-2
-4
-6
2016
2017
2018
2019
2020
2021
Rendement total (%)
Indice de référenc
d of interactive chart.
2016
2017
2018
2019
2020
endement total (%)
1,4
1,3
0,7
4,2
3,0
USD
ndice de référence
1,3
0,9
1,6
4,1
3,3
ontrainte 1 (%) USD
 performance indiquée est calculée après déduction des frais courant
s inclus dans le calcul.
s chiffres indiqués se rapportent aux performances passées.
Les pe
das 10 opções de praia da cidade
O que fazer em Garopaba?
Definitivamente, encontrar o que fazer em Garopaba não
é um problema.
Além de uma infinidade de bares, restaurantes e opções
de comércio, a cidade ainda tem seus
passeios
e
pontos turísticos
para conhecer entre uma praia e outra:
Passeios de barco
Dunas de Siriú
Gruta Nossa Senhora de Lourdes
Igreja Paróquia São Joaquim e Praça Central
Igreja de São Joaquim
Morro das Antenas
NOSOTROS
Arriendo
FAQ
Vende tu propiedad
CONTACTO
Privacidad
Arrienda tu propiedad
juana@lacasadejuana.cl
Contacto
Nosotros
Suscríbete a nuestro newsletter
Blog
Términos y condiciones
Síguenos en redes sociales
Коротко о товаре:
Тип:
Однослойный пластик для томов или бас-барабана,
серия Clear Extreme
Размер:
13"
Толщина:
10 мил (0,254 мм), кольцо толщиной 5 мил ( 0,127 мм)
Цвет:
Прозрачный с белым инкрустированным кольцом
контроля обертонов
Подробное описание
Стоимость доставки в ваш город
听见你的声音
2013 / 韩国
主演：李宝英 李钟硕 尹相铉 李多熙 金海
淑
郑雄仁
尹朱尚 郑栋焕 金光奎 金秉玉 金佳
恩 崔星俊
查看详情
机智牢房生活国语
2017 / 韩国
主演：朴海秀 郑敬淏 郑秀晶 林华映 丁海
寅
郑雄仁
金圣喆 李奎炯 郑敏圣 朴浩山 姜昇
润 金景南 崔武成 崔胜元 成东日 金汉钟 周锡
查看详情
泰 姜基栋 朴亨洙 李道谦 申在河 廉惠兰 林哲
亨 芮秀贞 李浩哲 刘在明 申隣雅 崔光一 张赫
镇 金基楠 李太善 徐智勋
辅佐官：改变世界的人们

====

What you have to do – Output all entries again exactly; no line may be altered.

Answer below –
-2
-4
-6
2016
2017
2018
2019
2020
2021
Rendement total (%)
Indice de référenc
d of interactive chart.
2016
2017
2018
2019
2020
endement total (%)
1,4
1,3
0,7
4,2
3,0
USD
ndice de référence
1,3
0,9
1,6
4,1
3,3
ontrainte 1 (%) USD
 performance indiquée est calculée après déduction des frais courant
s inclus dans le calcul.
s chiffres indiqués se rapportent aux performances passées.
Les pe
das 10 opções de praia da cidade
O que fazer em Garopaba?
Definitivamente, encontrar o que fazer em Garopaba não
é um problema.
Além de uma infinidade de bares, restaurantes e opções
de comércio, a cidade ainda tem seus
passeios
e
pontos turísticos
para conhecer entre uma praia e outra:
Passeios de barco
Dunas de Siriú
Gruta Nossa Senhora de Lourdes
Igreja Paróquia São Joaquim e Praça Central
Igreja de São Joaquim
Morro das Antenas
NOSOTROS
Arriendo
FAQ
Vende tu propiedad
CONTACTO
Privacidad
Arrienda tu propiedad
juana@lacasadejuana.cl
Contacto
Nosotros
Suscríbete a nuestro newsletter
Blog
Términos y condiciones
Síguenos en redes sociales
Коротко о товаре:
Тип:
Однослойный пластик для томов или бас-барабана,
серия Clear Extreme
Размер:
13"
Толщина:
10 мил (0,254 мм), кольцо толщиной 5 мил ( 0,127 мм)
Цвет:
Прозрачный с белым инкрустированным кольцом
контроля обертонов
Подробное описание
Стоимость доставки в ваш город
听见你的声音
2013 / 韩国
主演：李宝英 李钟硕 尹相铉 李多熙 金海
淑
郑雄仁
尹朱尚 郑栋焕 金光奎 金秉玉 金佳
恩 崔星俊
查看详情
机智牢房生活国语
2017 / 韩国
主演：朴海秀 郑敬淏 郑秀晶 林华映 丁海
寅
郑雄仁
金圣喆 李奎炯 郑敏圣 朴浩山 姜昇
润 金景南 崔武成 崔胜元 成东日 金汉钟 周锡
查看详情
泰 姜基栋 朴亨洙 李道谦 申在河 廉惠兰 林哲
亨 芮秀贞 李浩哲 刘在明 申隣雅 崔光一 张赫
镇 金基楠 李太善 徐智勋
辅佐官：改变世界的人们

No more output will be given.